The Commission has published a Code of Practice[1] for gaming machines in clubs and premises with an alcohol licence under s24 of the Act. The Code makes it a condition of the permit that:

‘All gaming machines situated on the premises must be located in a place within the premises so that their use can be supervised, either by staff whose duties include such supervision (including bar or floor staff) or by other means.’

Section 3.1 of the Code sets out good practice in relation to access to gambling by children and young people:

Permit holders should put into effect procedures intended to prevent underage gambling. This should include procedures for:

• checking the age of those who appear underage

• refusing entry to anyone unable to produce an acceptable form of identification.

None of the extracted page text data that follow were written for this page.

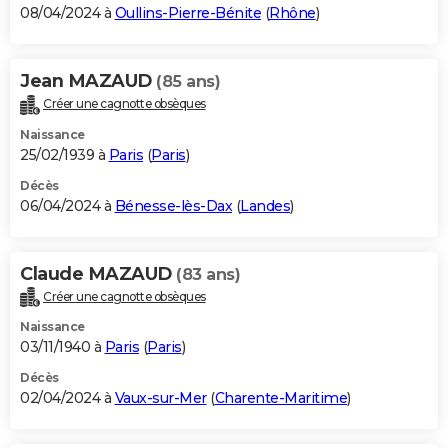
08/04/2024 à
Oullins-Pierre-Bénite
(
Rhône
)
Jean MAZAUD
(85 ans)
Créer une cagnotte obsèques
Naissance
25/02/1939 à
Paris
(
Paris
)
Décès
06/04/2024 à
Bénesse-lès-Dax
(
Landes
)
Claude MAZAUD
(83 ans)
Créer une cagnotte obsèques
Naissance
03/11/1940 à
Paris
(
Paris
)
Décès
02/04/2024 à
Vaux-sur-Mer
(
Charente-Maritime
)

Permit holders should take all reasonable steps to ensure that all relevant employees understand their responsibilities for preventing underage gambling.’

The Commission, the Local Government Association and the Welsh Local Government Association are very concerned about the findings and the clear risks that they indicate to children and young people’s access to gambling. Further tests will be undertaken over the coming months.

We urgently call the industry and their Trade Associations to take the results as a serious indication of the need to improve matters. We expect that the action taken will be reflected in significant improvements in future test results.

As a part of the Commission’s wider focus on children and young people, we will support licensing authorities in their further actions against operators who fail to meet the conditions of their permits and will also not hesitate to amend the Code of Practice for gaming machines in clubs and pubs if that is proved necessary.